Go through the listing below and list every line with "keys".

● **Recorded information**:
---*---

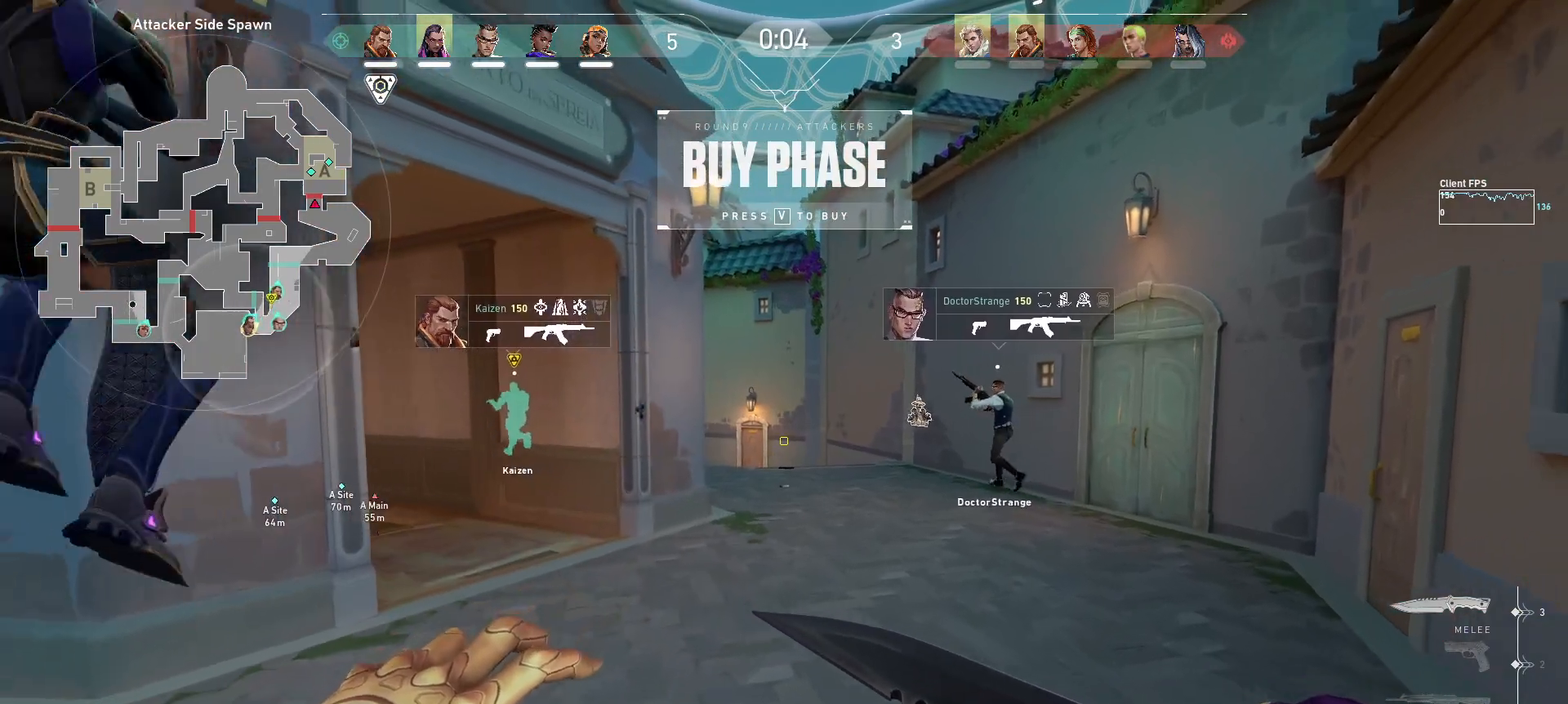
{"keys": ["s"], "mouse": [], "events": []}
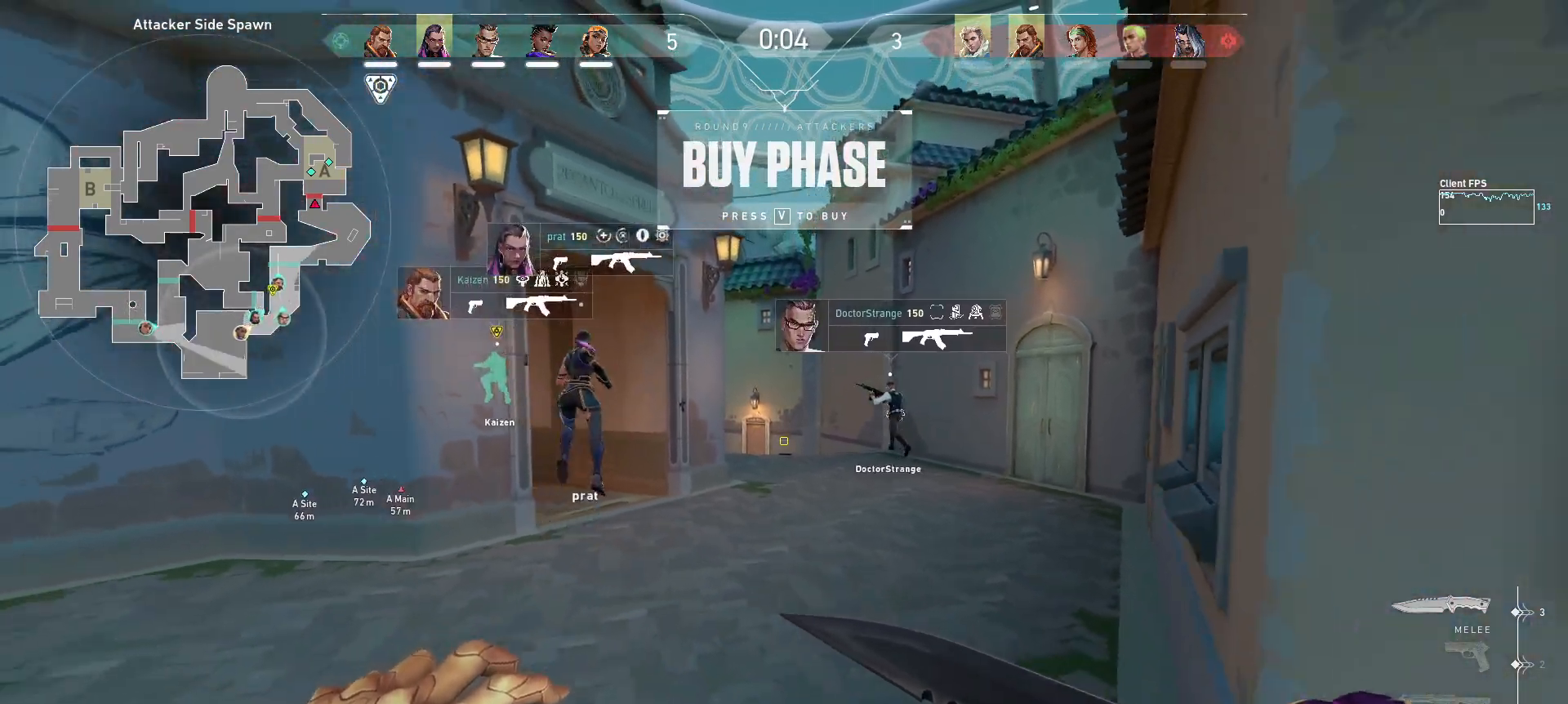
{"keys": ["space"], "mouse": [], "events": [[133, "s", "up"], [283, "space", "down"]]}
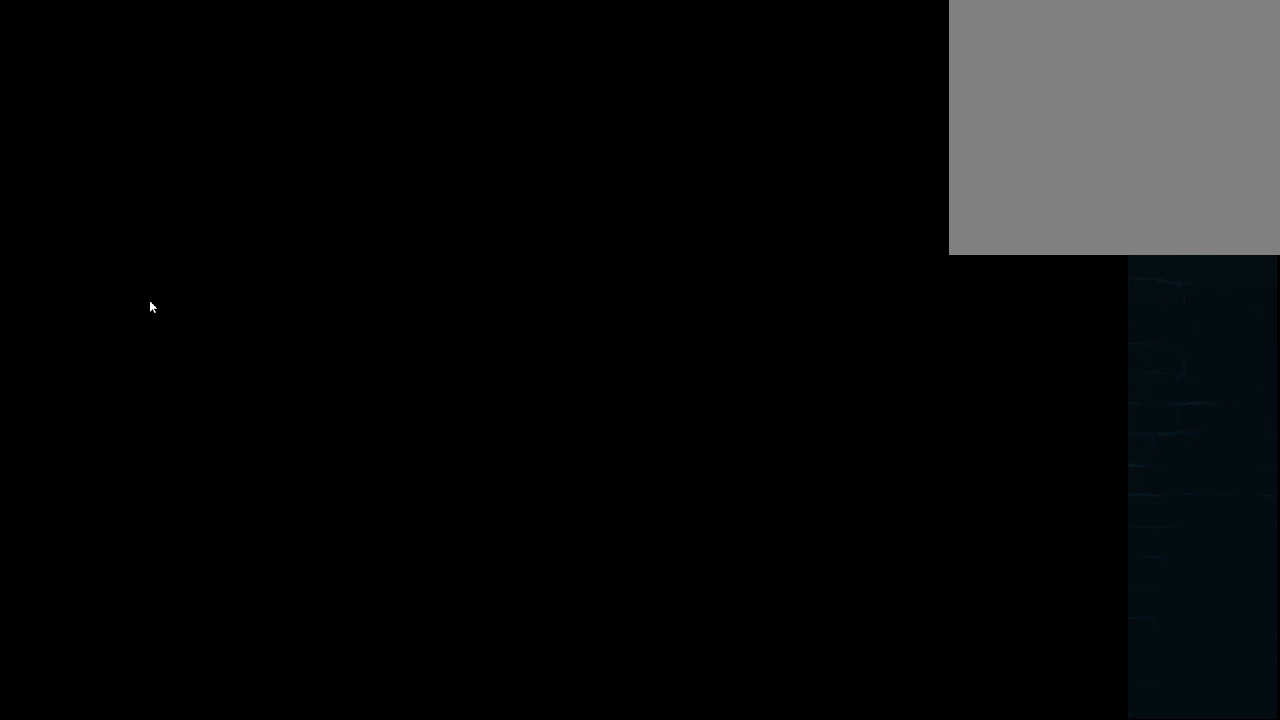
Gameplay with a controller (Xbox layout); each line is a JSON object with the inputs held at the frame after it. "events" lists button and stick changes between this image and that frame as [ms after this image, input, new state], when the widget could be followed in between.
{"buttons": [], "left_stick": "left", "right_stick": "center", "events": [[83, "left_stick", "center"], [333, "left_stick", "left"]]}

---*---

● **Output of the task**:
{"keys": ["s"], "mouse": [], "events": []}
{"keys": ["space"], "mouse": [], "events": [[133, "s", "up"], [283, "space", "down"]]}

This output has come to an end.